Por outro lado, o derivado de palavra com acento gráfico, comumente, não precisa do sinal gráfico: preferência (acentuada por ser paroxítona terminada por um ditongo crescente: ia; compare: ciência, série, sério, fátuo etc.) faz preferencial (não acentuada por ser oxítona terminada em AL, como manancial, canal, papel, sutil, anzol, azul). Vê-se muito em cartaz ou aviso que alguns usam ‘atendimento preferêncial’, mantendo o circunflexo, por influência da forma primitiva (preferência).

Casos similares: substâncioso, substâncial (por influência de substância), Grafias corretas: substancioso, substancial. Analise com atenção: convênio (como incêndio, assíduo, história). Mas convenial (nunca convênial), mesmo que esse vocábulo não esteja no léxico. Dia, diário, mas diarista; dicionário gera dicionarista. Contingente, contingência; inteligente, inteligência; demente, demência.

História, histórico; amigo, amigável; eu debito; o débito; ela medica a criança; a médica; eu medico, o médico. (Nessa mistura de palavras, você percebe cada caso: um verbo, um substantivo etc., por isso, uma sem, outra com acento gráfico). Me-di-co (forma verbal, paroxítona; mé-di-co, substantivo proparoxítona). Próprio, propriedade, proprietário; ânus, anal; anos, anoso; viver, os víveres; ele tinha vivido muito; o menino é muito vívido. Cupido é o deus do amor; o cara está cúpido (apaixonado; arriado por ela, caidinho).

Há, como poderia acontecer, o fato de colocarem acento em palavra terminada em IZ, como raiz, juiz, Luiz etc. Se a palavra termina por IS, havendo hiato, sim, o acento agudo é necessário e exigido pela regra: pa-ís; Lu-ís. Mas buritis. Compare proibi-lo com possuí-lo (este tem o i tônico acentuado por formar hiato).

O plural de palavra terminada em IZ com hiato exige o acento agudo: ju-í-zes, ra-í-zes (o i tônico forma sílaba sozinho), da mesma forma que se usa: eu sa-í, tu sa-ís-te, sa-í-mos, pos-su-í-mos, saíra (verbo ou substantivo) e outros. Até se houver a extrema necessidade, você pode usar ‘Todos os Luíses desta sala de aula são bom alunos, como também os Luízes, as Luísas e as Luízas’, registraria o mestre.

Note claramente: Luís, mas Luisinho; país, mas paisinho; e siga; chafariz, chafarizes; perdiz, perdizes; baú, baús; Jundiaí, as Jundiaís de todo o Brasil (cidades com esse nome).

Anedota, anedótico; pandemia, pandêmico; panorama, panorâmico; propaganda, propagandístico. (Os derivados são vocábulos proparoxítonas, por isso, com acento gráfico.)
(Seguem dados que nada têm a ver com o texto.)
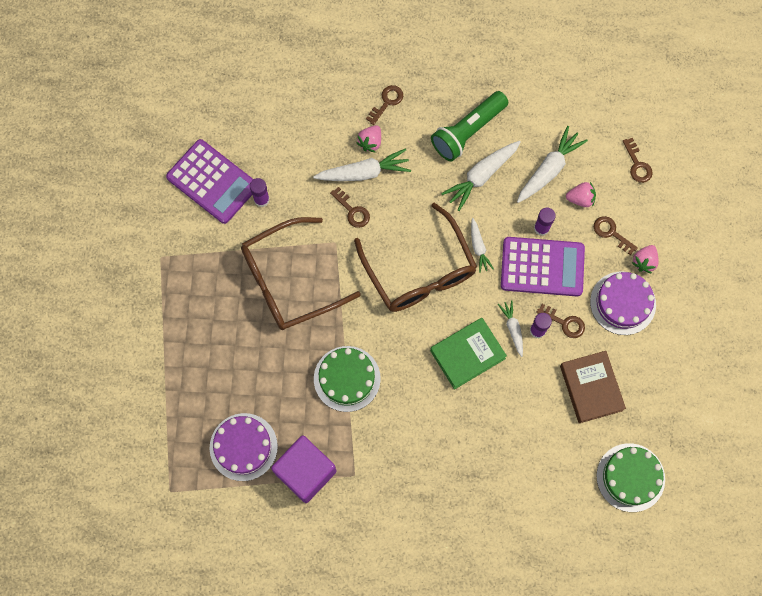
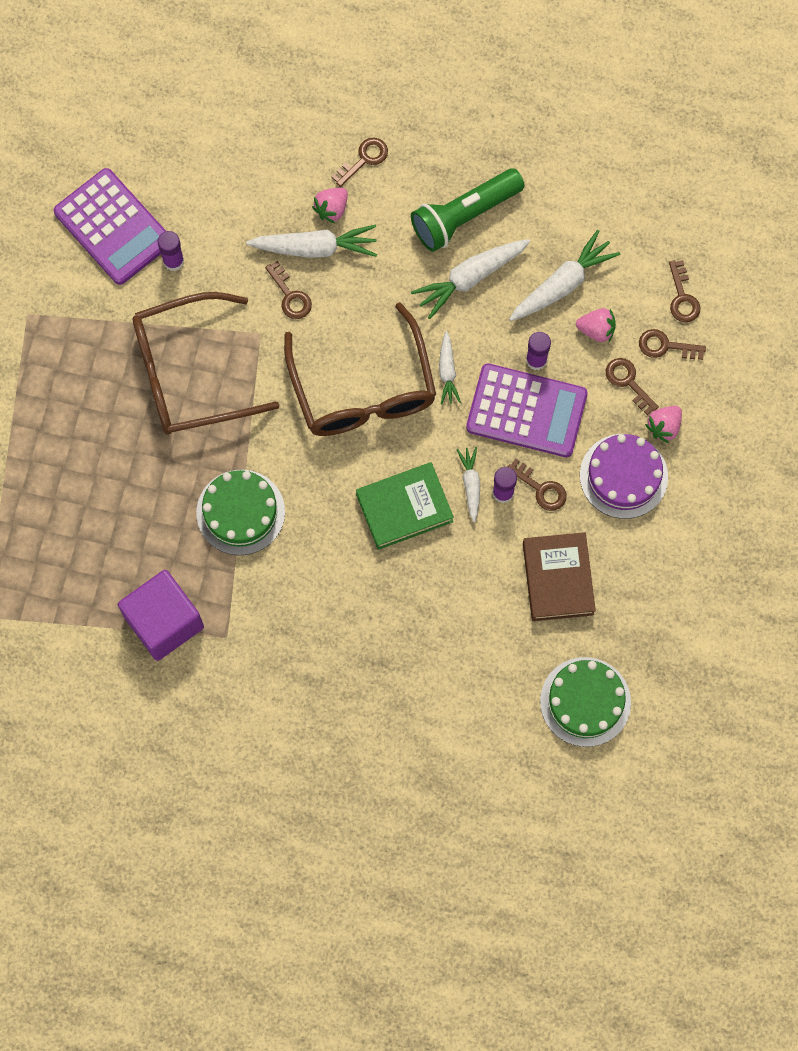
camera: 10 degrees right, 0 degrees up
purple cake [210,413,278,481] -> none
none -> brown key [639,329,706,360]

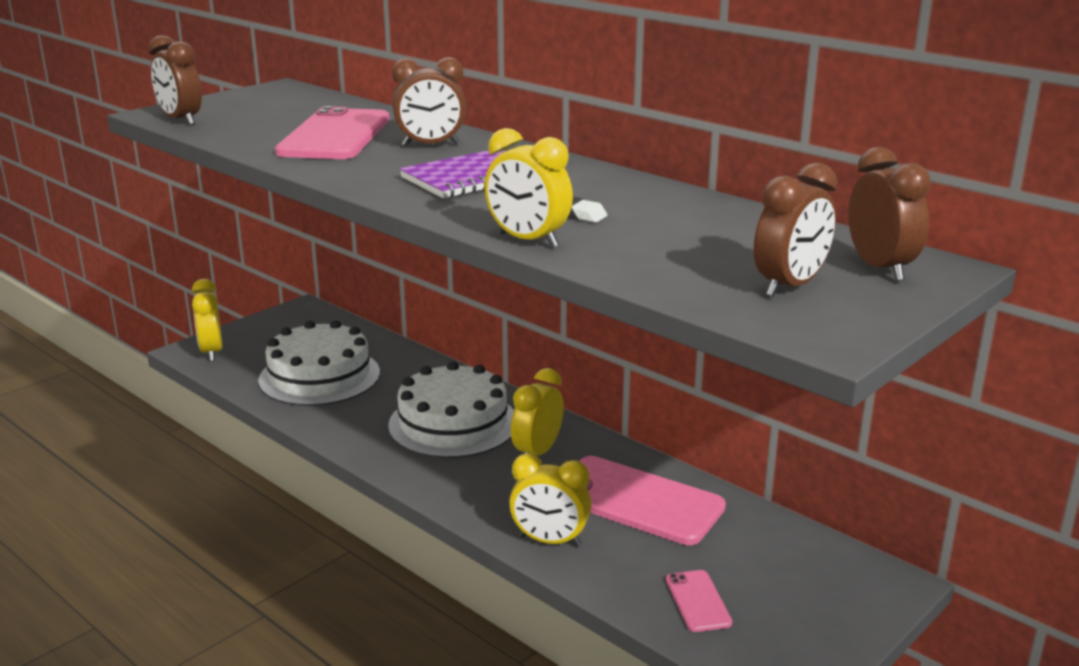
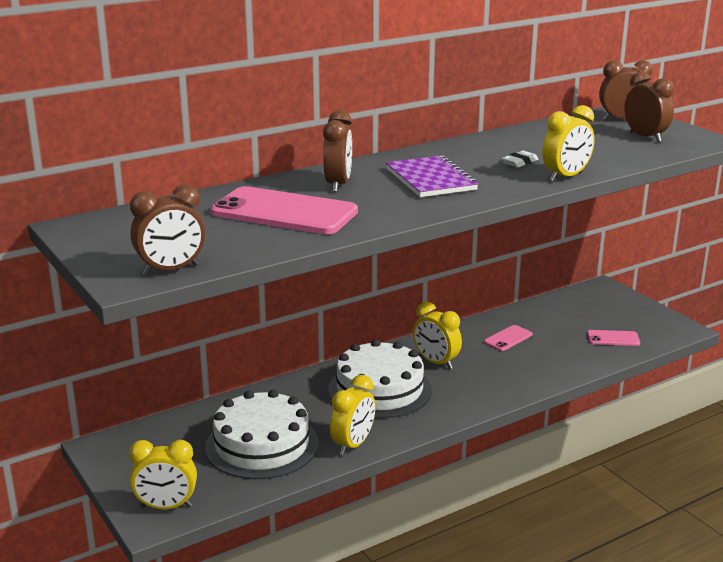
camera: 75 degrees left, 0 degrees up
yellow clock [509,453,591,547] -> yellow clock moved to [330,375,376,455]
pink phone [579,456,726,545] -> pink phone [484,325,532,351], size x0.47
Vírus, virótico; prosódia, prosódico; mas série dá seriado; sério, seriedade.

Há ainda aqueles que usam acentos demais, e pintam tudo: amôr (assim, toda palavra terminada em OR seria acentuada graficamente; imagine a quantidade). Outros tascam: jacú, perú, Itamarajú (palavras oxítonas terminadas em U não podem ter acento gráfico; por si sós, já são ‘tônicas’ na última sílaba; a não ser que haja um hiato: Anhangabaú, baú, o mesmo critério para aí, açaí, jataí).

Esquecem o acento de almíscar, e falam ‘al-mis-car‘ (como oxítona). Não confunda mister (É mister que acorde cedo: é necessário) com a grafia similar do Inglês ‘Mister’, que se abrevia Mr. (Mr. Brown foi grande artista.)
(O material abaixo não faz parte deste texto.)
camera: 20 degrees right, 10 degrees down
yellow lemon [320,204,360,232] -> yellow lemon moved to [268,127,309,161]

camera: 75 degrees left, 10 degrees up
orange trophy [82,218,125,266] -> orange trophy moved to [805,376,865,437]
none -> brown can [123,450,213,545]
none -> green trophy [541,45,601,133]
Itaú, Macaé, Tambaú e Itajaí levam o acento gráfico por serem terminadas em hiato.

Amoreco teria o agudo para ficar diferente de beco? Ou vice-versa? Nem um caso nem outro. A questão da sonoridade tem origem no Regionalismo: amoreco, termo popular, tem som aberto (mas não se escreve amoréco) e beco, vocábulo com toque popular, tem som fechado (e não se escreve bêco, mas se escreveu ‘o arremêsso’ por ter som fechado, o oposto de ‘eu arremesso’; critério usado até 1971).

Difícil explicar Roraima (de som aberto, como usa uma TV) e Roraima (de som fechado, como se usa em quase todo o Brasil).

Joaima ou Joaíma, cidade mineira? Pela tradição, a segunda forma, cujo gentílico é joaimense (jo-a-i-mense), e mesmo que se escreva JOAIMA, como vem em placa de veículo, a pronúncia deve ser mantida: Jo-a-í-ma.

Pode ser que numa placa de veículo venha IACU-BA (mas a palavra é Iaçu, bonita cidade baiana, à beira do rio Paraguaçu, no começo da Chapada Diamantina, perto de Itaberaba; também, linda cidade, a terra do abacaxi).

Por hoje, fico aqui. (A chuvinha intermitente voltou a cair.)